:: Fragmento para leer ::
──────────────────────────────

Como una primicia de su obra, Paredes ofrece al lector de La Otra el prólogo de este libro “Las voces del relato”, que aparecerá muy pronto con el sello de la editorial Cátedra.
Las voces del relato
Alberto Paredes
A la memoria de mis padres, este libro,
renovándose, como la vida que me dieron.
A mi hermana Chela, por sus cuidados
permanentes.
Narrar es un arte; un arte hecho con recursos. Se trata de la operación de fingir con palabras, inventar seres imaginarios dentro de un mundo propio al que podemos asomarnos a nuestro antojo, pero en el que no podemos transitar con el peso de nuestros pasos humanos. “Todas las familias felices se parecen; cada familia desdichada lo es a su manera”: Nos dicen los traductores que exactamente así se inaugura el universo novelesco en todas las lenguas humanas llamado Ana Karénina. Se denominan técnicas narrativas los recursos y trucos por los que el escritor nos convence de que Ana Arkadievna, casada con Alexei Alexandrovich Karenin existe, sufre y se debate, es decir vive y palpita tanto como cualquiera de nosotros. Recíbela lector, muy pronto saldrá del tren que proveniente de San Petersburgo está llegando a la estación central de Moscú: “En efecto, a lo lejos silbaba la locomotora. Transcurridos unos minutos se estremeció el andén y entró, despidiendo nubes de humo que descendían a causa de la helada, con el movimiento lento de la biela de la rueda central. El maquinista, cubierto de escarcha y muy arropado, saludaba a derecha e izquierda; tras del ténder, que entraba aún más despacio y hacía temblar el andén, apareció el vagón de equipaje, en el cual venía un perro aullando y, por fin, estremeciéndose ante la parada, llegaron los coches de los pasajeros. (1)

──────────────────────────────

:: Datos proporcionados ::
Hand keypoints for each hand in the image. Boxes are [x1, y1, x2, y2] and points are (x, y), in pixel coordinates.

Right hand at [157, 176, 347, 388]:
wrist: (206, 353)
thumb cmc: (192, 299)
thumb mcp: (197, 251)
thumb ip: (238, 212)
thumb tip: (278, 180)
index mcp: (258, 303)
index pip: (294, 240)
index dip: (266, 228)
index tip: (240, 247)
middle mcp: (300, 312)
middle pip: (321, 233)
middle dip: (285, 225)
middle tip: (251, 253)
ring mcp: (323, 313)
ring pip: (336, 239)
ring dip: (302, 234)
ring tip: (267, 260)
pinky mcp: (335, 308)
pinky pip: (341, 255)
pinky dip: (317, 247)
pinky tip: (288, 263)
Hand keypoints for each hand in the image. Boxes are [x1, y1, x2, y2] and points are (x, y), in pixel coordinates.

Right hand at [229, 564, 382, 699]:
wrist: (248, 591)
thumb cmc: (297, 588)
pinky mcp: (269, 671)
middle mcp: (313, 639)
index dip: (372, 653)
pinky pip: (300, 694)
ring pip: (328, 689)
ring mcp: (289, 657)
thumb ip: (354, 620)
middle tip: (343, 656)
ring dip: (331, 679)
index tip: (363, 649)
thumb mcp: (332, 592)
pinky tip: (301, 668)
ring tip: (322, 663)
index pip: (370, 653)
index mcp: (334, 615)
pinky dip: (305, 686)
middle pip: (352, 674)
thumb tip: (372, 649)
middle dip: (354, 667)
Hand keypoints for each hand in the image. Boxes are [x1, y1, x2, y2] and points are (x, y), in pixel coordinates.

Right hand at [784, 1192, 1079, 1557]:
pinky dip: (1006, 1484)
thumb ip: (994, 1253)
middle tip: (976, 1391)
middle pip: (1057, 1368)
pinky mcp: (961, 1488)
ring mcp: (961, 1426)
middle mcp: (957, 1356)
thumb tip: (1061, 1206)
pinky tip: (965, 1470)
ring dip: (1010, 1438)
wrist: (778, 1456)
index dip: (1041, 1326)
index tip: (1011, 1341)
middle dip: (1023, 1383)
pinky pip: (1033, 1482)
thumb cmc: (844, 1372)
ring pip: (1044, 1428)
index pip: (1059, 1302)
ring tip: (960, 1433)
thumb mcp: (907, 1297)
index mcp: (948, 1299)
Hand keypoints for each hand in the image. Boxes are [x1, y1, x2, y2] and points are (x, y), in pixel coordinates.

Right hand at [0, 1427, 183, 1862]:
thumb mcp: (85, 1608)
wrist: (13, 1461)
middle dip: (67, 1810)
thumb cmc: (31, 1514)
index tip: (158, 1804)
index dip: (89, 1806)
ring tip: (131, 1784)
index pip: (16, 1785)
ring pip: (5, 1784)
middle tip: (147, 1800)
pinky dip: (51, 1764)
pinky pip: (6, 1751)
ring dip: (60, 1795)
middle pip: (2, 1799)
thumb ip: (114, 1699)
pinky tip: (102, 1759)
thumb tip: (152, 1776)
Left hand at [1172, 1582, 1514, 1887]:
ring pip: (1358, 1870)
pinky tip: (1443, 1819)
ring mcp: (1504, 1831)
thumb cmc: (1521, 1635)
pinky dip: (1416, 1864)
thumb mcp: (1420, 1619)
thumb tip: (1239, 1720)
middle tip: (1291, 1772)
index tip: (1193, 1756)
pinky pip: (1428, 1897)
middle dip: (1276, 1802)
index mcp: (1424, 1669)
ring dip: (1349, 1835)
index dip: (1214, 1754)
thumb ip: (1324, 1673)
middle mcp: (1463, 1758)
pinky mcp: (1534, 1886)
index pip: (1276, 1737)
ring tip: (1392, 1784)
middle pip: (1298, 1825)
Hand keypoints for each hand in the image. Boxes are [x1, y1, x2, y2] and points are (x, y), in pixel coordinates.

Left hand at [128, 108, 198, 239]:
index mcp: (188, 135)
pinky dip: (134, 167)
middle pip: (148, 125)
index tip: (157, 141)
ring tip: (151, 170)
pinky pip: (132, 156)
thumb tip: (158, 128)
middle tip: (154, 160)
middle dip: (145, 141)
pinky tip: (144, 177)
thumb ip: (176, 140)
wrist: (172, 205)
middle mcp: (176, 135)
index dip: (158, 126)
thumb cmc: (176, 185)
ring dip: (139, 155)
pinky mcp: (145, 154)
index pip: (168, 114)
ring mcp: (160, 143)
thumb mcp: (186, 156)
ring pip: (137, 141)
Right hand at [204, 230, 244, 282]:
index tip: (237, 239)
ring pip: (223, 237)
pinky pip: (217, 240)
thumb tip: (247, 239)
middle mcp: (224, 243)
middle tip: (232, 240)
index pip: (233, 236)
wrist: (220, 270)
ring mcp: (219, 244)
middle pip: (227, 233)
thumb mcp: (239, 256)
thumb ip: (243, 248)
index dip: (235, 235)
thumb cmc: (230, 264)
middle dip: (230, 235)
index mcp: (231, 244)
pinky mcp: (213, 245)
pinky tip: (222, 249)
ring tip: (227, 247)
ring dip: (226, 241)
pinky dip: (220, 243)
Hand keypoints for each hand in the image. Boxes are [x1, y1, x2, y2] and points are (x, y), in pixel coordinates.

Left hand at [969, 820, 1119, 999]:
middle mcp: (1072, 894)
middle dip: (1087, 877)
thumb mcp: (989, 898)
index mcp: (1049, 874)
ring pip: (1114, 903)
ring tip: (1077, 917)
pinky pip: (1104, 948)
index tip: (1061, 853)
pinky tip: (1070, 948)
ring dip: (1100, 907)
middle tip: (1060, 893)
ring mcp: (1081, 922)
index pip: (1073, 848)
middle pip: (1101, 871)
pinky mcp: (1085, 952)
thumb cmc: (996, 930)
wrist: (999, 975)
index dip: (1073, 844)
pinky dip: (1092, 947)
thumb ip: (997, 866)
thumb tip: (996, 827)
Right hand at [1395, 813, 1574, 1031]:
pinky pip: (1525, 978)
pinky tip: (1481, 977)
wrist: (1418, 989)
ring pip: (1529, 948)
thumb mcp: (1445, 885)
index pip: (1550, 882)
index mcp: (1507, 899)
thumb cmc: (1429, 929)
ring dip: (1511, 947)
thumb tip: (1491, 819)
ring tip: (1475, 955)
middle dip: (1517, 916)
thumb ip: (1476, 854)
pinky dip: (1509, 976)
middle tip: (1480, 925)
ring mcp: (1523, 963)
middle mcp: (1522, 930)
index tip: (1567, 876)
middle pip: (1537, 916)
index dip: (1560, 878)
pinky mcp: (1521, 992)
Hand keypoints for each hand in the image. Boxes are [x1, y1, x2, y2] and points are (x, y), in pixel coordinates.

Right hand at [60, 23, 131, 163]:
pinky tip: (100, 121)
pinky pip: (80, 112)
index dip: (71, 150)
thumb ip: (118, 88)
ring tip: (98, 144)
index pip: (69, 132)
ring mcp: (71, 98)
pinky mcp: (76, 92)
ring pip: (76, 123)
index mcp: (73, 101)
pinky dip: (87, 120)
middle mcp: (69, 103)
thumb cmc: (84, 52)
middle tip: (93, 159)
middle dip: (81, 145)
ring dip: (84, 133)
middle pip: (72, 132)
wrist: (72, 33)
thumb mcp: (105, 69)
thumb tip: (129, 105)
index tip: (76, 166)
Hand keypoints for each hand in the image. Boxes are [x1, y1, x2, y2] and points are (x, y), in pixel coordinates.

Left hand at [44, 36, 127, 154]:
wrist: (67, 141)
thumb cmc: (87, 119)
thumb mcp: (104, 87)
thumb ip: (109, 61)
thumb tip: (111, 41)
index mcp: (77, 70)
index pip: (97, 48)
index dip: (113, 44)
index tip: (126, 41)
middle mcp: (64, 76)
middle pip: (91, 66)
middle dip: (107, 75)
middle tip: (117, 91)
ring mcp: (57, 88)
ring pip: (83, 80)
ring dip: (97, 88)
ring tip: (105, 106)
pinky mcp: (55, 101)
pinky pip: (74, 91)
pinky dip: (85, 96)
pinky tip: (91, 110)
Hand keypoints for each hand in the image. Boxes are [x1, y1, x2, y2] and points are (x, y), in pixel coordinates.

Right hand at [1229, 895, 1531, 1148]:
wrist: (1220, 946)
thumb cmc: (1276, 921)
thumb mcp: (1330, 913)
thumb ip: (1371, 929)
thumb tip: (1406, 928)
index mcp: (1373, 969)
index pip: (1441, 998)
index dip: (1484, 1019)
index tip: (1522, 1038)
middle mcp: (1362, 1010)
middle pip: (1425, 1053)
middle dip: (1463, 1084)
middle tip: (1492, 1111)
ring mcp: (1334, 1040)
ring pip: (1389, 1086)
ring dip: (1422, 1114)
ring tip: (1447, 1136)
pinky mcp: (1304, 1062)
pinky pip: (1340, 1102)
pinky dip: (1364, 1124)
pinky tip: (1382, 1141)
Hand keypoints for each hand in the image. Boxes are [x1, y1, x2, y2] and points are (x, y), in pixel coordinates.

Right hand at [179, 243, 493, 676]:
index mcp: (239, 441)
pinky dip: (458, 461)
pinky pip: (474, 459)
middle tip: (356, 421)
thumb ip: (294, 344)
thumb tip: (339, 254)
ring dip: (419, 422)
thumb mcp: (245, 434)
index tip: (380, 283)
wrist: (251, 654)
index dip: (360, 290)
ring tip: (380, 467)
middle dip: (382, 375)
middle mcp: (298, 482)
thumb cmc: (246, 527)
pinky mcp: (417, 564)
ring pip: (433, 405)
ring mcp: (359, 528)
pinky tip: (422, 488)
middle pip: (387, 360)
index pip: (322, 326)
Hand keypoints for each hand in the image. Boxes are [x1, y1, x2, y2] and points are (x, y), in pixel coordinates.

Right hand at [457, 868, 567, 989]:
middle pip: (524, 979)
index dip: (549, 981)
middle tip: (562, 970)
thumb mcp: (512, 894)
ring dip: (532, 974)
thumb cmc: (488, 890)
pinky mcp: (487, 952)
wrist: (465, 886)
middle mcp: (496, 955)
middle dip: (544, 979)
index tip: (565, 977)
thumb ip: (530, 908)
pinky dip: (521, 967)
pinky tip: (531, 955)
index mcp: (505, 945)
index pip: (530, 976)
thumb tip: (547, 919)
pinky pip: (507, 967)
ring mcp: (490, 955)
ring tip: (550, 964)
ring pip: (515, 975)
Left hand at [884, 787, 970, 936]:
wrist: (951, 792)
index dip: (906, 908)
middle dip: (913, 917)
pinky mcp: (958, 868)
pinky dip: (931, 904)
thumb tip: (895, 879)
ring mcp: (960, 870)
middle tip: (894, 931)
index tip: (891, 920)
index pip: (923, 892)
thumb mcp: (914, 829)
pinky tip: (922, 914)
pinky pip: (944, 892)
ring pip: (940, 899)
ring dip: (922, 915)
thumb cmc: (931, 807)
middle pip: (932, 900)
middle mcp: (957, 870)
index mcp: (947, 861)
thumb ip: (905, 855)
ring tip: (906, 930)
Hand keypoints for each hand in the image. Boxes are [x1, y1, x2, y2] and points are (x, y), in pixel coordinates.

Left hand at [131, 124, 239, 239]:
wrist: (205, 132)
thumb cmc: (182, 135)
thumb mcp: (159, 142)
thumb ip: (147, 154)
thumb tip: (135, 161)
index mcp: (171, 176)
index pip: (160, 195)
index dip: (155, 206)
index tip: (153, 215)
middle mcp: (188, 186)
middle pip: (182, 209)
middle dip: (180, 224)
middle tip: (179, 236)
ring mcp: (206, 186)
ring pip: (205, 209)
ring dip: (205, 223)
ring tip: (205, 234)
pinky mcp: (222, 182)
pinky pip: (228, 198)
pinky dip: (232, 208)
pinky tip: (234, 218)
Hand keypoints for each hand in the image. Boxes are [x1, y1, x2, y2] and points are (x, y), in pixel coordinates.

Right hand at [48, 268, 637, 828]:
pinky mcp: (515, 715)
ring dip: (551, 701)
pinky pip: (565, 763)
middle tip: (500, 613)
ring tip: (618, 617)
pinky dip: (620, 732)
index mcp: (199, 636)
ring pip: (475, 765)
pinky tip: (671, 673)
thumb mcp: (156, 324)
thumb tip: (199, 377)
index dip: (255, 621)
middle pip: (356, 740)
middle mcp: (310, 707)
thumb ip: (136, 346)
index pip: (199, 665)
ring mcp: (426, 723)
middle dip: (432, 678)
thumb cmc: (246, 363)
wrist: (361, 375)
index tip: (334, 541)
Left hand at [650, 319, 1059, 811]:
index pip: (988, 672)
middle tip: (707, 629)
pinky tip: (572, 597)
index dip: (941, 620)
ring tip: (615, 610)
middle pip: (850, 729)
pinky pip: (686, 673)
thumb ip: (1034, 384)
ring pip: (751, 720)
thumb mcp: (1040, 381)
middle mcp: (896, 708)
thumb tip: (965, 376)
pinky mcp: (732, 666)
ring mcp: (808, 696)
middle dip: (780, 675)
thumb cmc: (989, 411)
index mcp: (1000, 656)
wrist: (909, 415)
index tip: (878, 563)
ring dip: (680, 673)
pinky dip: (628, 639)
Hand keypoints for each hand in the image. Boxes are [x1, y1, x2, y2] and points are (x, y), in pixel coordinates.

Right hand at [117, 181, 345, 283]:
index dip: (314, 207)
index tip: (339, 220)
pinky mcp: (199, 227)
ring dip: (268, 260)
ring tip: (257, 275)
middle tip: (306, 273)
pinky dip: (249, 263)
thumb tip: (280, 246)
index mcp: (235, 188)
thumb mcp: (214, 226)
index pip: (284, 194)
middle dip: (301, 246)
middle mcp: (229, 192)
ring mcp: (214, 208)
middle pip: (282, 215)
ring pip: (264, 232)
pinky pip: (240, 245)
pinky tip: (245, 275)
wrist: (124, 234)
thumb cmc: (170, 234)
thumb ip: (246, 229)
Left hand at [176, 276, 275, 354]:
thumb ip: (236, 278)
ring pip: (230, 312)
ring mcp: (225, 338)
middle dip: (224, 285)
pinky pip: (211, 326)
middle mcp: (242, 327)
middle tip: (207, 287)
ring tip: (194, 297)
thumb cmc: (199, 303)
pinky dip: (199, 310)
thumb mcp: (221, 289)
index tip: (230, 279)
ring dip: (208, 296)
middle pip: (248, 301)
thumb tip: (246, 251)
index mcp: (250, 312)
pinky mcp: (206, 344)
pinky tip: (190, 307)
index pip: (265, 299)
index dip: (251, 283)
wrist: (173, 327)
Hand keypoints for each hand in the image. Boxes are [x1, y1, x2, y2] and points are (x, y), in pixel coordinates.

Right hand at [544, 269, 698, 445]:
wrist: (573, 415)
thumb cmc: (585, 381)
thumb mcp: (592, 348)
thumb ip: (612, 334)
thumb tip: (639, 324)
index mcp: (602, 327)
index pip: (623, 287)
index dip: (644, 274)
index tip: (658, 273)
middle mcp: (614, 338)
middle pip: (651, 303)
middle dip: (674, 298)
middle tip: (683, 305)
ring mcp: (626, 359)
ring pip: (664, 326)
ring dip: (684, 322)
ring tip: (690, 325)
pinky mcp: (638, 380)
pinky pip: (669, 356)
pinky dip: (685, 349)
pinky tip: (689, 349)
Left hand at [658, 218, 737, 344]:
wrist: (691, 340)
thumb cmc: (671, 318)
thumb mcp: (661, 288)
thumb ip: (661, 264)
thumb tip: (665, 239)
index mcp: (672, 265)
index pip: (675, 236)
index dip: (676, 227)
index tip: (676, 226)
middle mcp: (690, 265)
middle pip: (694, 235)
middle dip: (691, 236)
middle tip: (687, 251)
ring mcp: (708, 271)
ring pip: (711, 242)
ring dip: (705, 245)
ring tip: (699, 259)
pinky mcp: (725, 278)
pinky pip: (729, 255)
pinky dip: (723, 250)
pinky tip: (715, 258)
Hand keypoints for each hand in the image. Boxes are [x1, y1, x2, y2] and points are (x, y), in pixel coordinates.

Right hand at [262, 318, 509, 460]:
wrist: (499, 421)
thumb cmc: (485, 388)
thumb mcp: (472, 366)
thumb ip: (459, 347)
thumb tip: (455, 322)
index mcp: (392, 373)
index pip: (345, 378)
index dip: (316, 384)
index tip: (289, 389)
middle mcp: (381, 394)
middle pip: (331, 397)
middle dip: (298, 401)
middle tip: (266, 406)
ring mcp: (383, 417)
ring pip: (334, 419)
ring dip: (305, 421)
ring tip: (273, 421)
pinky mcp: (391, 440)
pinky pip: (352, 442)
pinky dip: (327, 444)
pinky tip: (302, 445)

──────────────────────────────

:: Tareas por hacer ::
1. Actualiza el fragmento comenzando por "Como una primicia" y siguiendo hasta "que me dieron.", y pon "volumen" en lugar de "libro".
2. Responde según el fragmento:
(a) ¿Con qué sello editorial aparecerá el libro?
(b) ¿Con quién está casada Ana Arkadievna?
(c) ¿Qué venía en el vagón de equipaje?
Las filas no intervienen en esto.

:: Respuestas por tarea ::
1.
Como una primicia de su obra, Paredes ofrece al lector de La Otra el prólogo de este volumen “Las voces del relato”, que aparecerá muy pronto con el sello de la editorial Cátedra.
Las voces del relato
Alberto Paredes
A la memoria de mis padres, este volumen,
renovándose, como la vida que me dieron.

2.
(a) Con el sello de la editorial Cátedra.
(b) Con Alexei Alexandrovich Karenin.
(c) Un perro aullando.